The output must be the line with "right front paw: (487, 1106)" and every following line to the end of the material, exactly as they appear, and nothing else.

──────── PROVIDED DATA

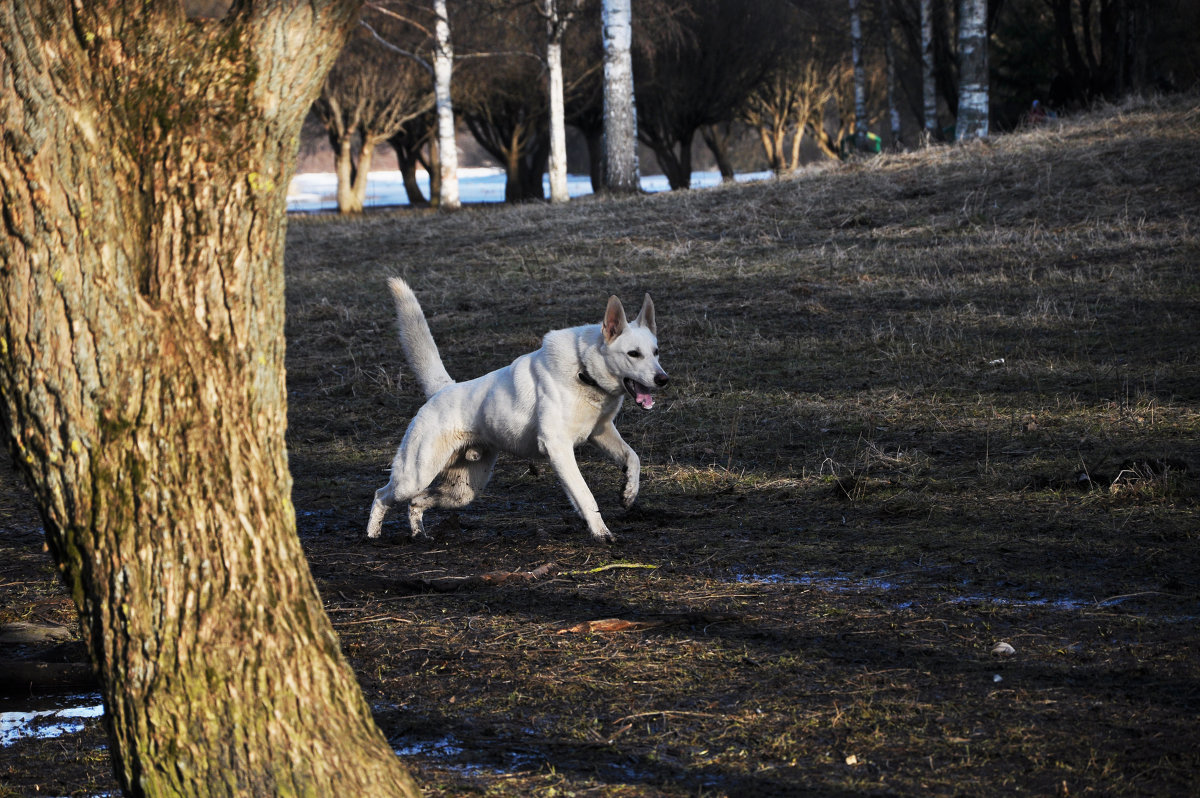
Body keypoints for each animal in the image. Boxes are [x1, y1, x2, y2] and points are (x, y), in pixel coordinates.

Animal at [364, 277, 667, 544]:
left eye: (656, 352)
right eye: (633, 354)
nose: (663, 379)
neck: (584, 371)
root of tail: (443, 388)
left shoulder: (600, 432)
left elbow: (632, 458)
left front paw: (628, 493)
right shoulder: (558, 447)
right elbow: (585, 494)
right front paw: (601, 533)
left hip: (463, 492)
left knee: (416, 503)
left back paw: (418, 535)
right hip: (415, 476)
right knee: (382, 494)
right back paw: (372, 535)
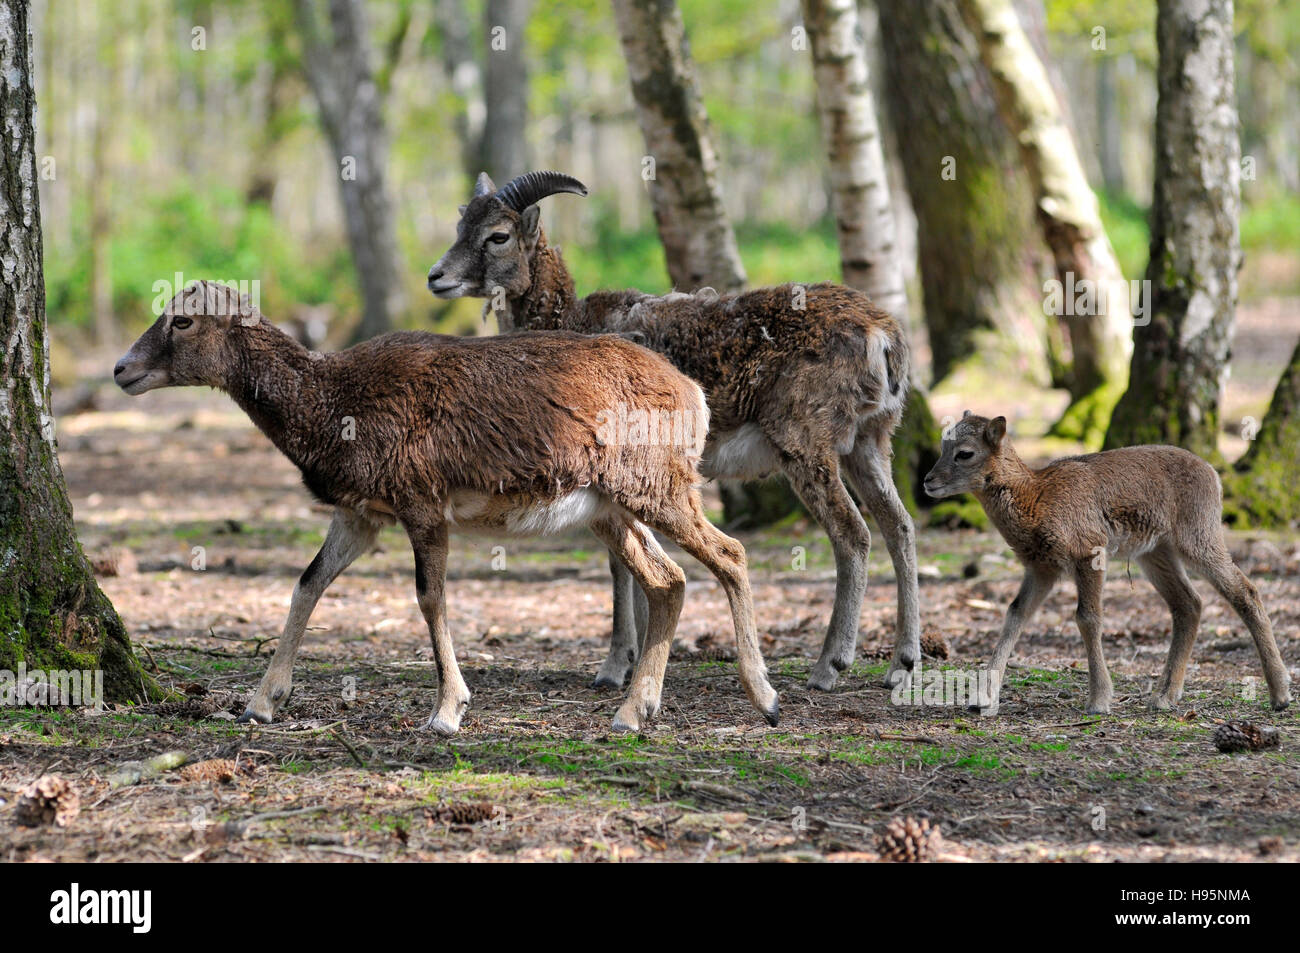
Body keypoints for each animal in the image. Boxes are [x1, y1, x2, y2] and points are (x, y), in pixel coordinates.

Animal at [111, 278, 774, 733]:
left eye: (183, 321)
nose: (121, 369)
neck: (335, 404)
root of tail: (692, 392)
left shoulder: (422, 505)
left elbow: (431, 598)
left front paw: (447, 711)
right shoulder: (360, 515)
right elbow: (308, 583)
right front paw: (261, 703)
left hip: (659, 489)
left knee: (730, 554)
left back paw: (763, 698)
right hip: (612, 511)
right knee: (669, 580)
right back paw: (635, 711)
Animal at [426, 171, 925, 691]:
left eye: (498, 235)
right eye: (461, 224)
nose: (436, 277)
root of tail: (883, 336)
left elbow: (620, 566)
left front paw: (614, 668)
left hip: (808, 447)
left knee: (853, 535)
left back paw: (829, 666)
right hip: (869, 443)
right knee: (900, 525)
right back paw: (902, 663)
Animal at [925, 413, 1289, 712]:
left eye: (965, 452)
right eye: (943, 445)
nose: (928, 481)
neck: (1037, 499)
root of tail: (1214, 474)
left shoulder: (1089, 552)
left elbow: (1087, 618)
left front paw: (1099, 701)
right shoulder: (1041, 567)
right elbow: (1015, 614)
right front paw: (981, 700)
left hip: (1198, 538)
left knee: (1245, 591)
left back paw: (1280, 695)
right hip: (1155, 552)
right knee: (1189, 603)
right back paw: (1164, 697)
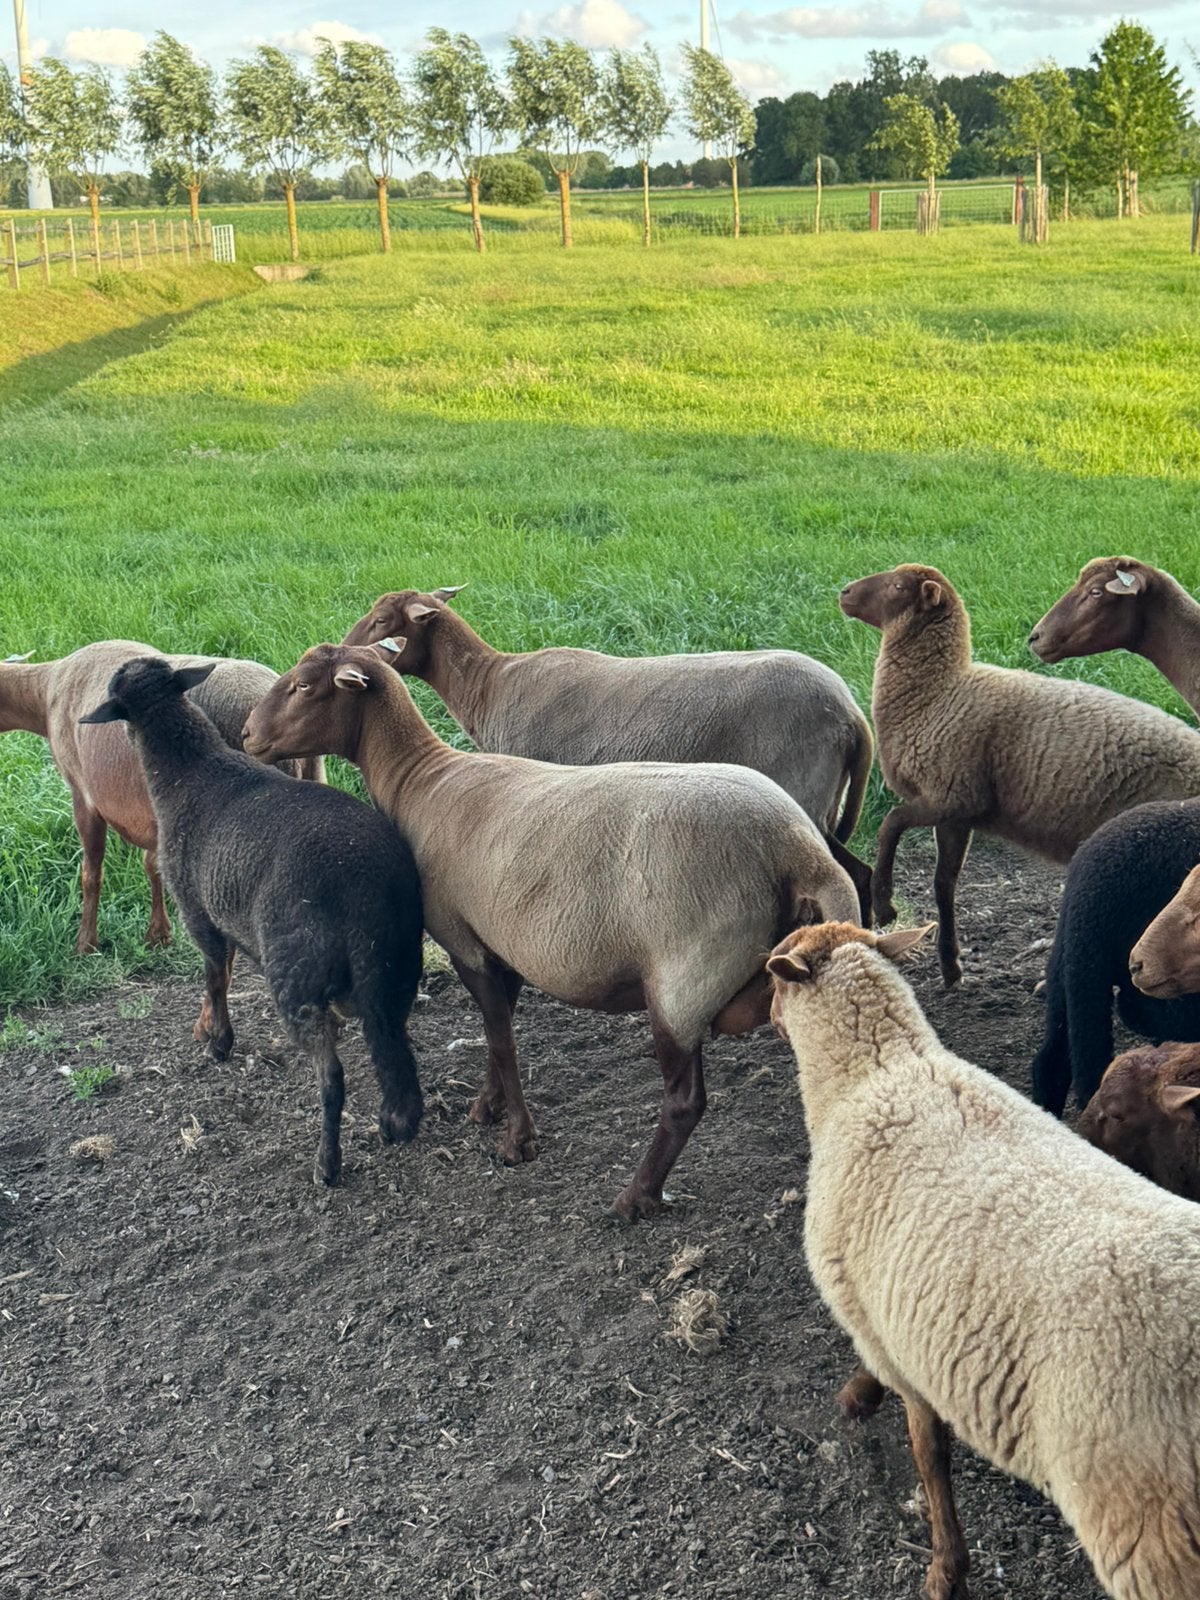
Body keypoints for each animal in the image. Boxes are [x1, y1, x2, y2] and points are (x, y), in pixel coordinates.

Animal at [1, 641, 323, 954]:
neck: (43, 692)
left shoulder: (83, 794)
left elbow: (91, 873)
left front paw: (86, 944)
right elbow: (152, 865)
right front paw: (159, 934)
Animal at [80, 657, 423, 1186]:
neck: (187, 771)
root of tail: (366, 889)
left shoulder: (197, 910)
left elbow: (215, 976)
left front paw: (218, 1043)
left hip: (295, 971)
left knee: (332, 1075)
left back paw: (327, 1165)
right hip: (394, 965)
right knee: (391, 1042)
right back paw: (395, 1123)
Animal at [242, 640, 860, 1219]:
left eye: (303, 685)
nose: (247, 734)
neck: (422, 782)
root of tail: (798, 849)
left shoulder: (464, 939)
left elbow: (501, 1037)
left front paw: (516, 1140)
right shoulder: (501, 943)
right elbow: (499, 1029)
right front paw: (487, 1106)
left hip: (685, 980)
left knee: (684, 1102)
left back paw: (635, 1197)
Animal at [342, 587, 875, 920]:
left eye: (383, 621)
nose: (342, 646)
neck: (488, 685)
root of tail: (852, 714)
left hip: (804, 789)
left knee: (852, 874)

────────────────

RESULT:
right front paw: (487, 1106)
left hip: (685, 980)
left knee: (684, 1102)
left back paw: (635, 1197)
Animal at [342, 587, 875, 920]:
left eye: (383, 621)
nose: (342, 646)
neck: (488, 685)
root of tail: (852, 714)
left hip: (804, 789)
left knee: (852, 874)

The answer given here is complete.